- Born: Coral Rosemary Atkins 13 September 1936 Richmond upon Thames, Surrey, England
- Died: 2 December 2016 (aged 80) Thatcham, Berkshire, England
- Occupation: Actress
- Known for: Opened and ran a home for disadvantaged children
- Notable work: Emmerdale A Family at War
- Spouse: Jeremy Young ​(m. 1960⁠–⁠1960)​
- Children: 1

= Coral Atkins =

British actress (1936–2016)

Coral Rosemary Atkins (13 September 1936 – 2 December 2016) was an English actress, who opened and ran a home for disadvantaged children. She cared for 37 children over a period of 26 years.

== Biography ==
Atkins was born in Richmond upon Thames, Surrey. Her parents were Eric D. Atkins and Lilian L. Millson. The family moved to Bucklebury when she was young, and she attended Shaw House School in Newbury before returning to London. During World War II Atkins and her sister, Sylvia Vivian Atkins (1933–1990) were evacuated from London to rural England. In her memoir, Atkins stated that she, and her sister had been beaten and neglected by caregivers.

## [INFORMATION]

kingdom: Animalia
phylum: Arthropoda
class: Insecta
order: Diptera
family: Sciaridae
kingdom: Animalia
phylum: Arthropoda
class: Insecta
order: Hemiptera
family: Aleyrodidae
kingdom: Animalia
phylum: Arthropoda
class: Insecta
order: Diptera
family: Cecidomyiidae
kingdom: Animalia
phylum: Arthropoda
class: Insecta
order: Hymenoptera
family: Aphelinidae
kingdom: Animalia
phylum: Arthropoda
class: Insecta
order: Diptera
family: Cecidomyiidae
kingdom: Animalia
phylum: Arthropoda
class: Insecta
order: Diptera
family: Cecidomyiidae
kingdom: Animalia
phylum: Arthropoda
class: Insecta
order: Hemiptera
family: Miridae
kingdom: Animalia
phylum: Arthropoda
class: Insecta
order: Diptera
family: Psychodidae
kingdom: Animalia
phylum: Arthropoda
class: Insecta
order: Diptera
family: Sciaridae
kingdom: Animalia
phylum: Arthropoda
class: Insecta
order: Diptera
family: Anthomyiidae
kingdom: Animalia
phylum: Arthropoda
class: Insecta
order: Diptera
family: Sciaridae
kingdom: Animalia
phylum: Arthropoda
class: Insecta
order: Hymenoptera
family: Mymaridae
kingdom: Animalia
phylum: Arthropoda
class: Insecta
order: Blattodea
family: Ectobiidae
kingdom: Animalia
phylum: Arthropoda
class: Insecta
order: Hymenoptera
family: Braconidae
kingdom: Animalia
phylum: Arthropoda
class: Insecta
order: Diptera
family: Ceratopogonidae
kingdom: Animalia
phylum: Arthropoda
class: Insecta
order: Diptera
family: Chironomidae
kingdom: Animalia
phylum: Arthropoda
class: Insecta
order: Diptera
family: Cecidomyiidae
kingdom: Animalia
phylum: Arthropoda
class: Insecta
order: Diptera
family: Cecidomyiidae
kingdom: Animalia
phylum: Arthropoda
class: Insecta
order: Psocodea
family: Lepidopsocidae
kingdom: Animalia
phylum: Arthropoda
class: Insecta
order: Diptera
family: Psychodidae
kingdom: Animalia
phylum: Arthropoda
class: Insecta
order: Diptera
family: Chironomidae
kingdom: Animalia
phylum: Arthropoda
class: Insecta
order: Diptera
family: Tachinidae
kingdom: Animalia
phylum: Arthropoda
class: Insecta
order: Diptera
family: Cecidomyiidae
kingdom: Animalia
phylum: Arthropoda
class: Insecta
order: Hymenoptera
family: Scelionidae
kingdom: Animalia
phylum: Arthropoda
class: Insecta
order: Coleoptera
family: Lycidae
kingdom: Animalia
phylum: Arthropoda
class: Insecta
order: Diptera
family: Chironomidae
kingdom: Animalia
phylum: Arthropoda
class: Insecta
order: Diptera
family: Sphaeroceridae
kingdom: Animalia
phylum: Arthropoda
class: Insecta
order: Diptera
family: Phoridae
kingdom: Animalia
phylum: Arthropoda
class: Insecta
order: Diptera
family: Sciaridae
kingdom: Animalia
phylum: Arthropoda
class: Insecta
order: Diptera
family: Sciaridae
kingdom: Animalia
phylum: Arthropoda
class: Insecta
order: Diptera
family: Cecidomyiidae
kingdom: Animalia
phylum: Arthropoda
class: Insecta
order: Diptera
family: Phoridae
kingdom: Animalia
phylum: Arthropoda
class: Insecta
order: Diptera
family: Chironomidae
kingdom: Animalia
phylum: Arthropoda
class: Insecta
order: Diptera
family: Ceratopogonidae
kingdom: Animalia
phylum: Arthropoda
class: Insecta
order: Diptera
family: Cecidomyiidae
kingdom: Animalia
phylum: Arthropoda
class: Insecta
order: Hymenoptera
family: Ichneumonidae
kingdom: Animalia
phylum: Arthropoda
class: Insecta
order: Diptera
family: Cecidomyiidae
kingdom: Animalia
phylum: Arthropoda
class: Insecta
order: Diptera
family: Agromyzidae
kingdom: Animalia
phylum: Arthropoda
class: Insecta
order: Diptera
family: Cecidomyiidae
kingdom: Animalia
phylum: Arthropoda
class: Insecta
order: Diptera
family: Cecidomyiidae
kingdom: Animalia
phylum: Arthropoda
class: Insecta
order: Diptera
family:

## [YOUR TASKS]
1 > Edit the Coral Atkins article between "British actress (1936–2016)" and "of 26 years.", inclusive, replacing "actress" with "performer", and give that part again.
2 > Please resume the Coral Atkins article from where it stops.

## [ACTIVITY ANSWERS]
1 >
British performer (1936–2016)

Coral Rosemary Atkins (13 September 1936 – 2 December 2016) was an English performer, who opened and ran a home for disadvantaged children. She cared for 37 children over a period of 26 years.

2 >
Atkins began appearing on British television in the 1960s; her television credits included episodes of The Sweeney, in which she played Brenda Keever the wife of a career criminal, Dixon of Dock Green, Deadline Midnight, No Hiding Place, Survivors, The Avengers and The Likely Lads. She also starred as Ruth Jameson in Emmerdale. Her best-known role was that of Sheila Ashton in the 1970s drama series A Family at War.

Atkins became interested in helping needy children after being invited to open a fair at a children's home in Manchester in 1970. She was upset at the level of deprivation and distress that she witnessed, and it reminded her of her childhood trauma as a wartime evacuee. That same year, Atkins bought and renovated a thatched cottage called "Crossways" and sought funding to run it as a home. In 1971 she started taking in disturbed and needy children, all under the age of 10 and some as young as 18 months. She had no training or education in related fields, so she educated herself through reading books by psychiatrist R. D. Laing and studying child psychology and psychotherapy.

During the 1980s, Atkins made occasional performing appearances, such as in the BBC One series Flesh and Blood in 1980. She also lobbied for funding and other support to run the home, such as a promotion run by a pharmacy to seek donations.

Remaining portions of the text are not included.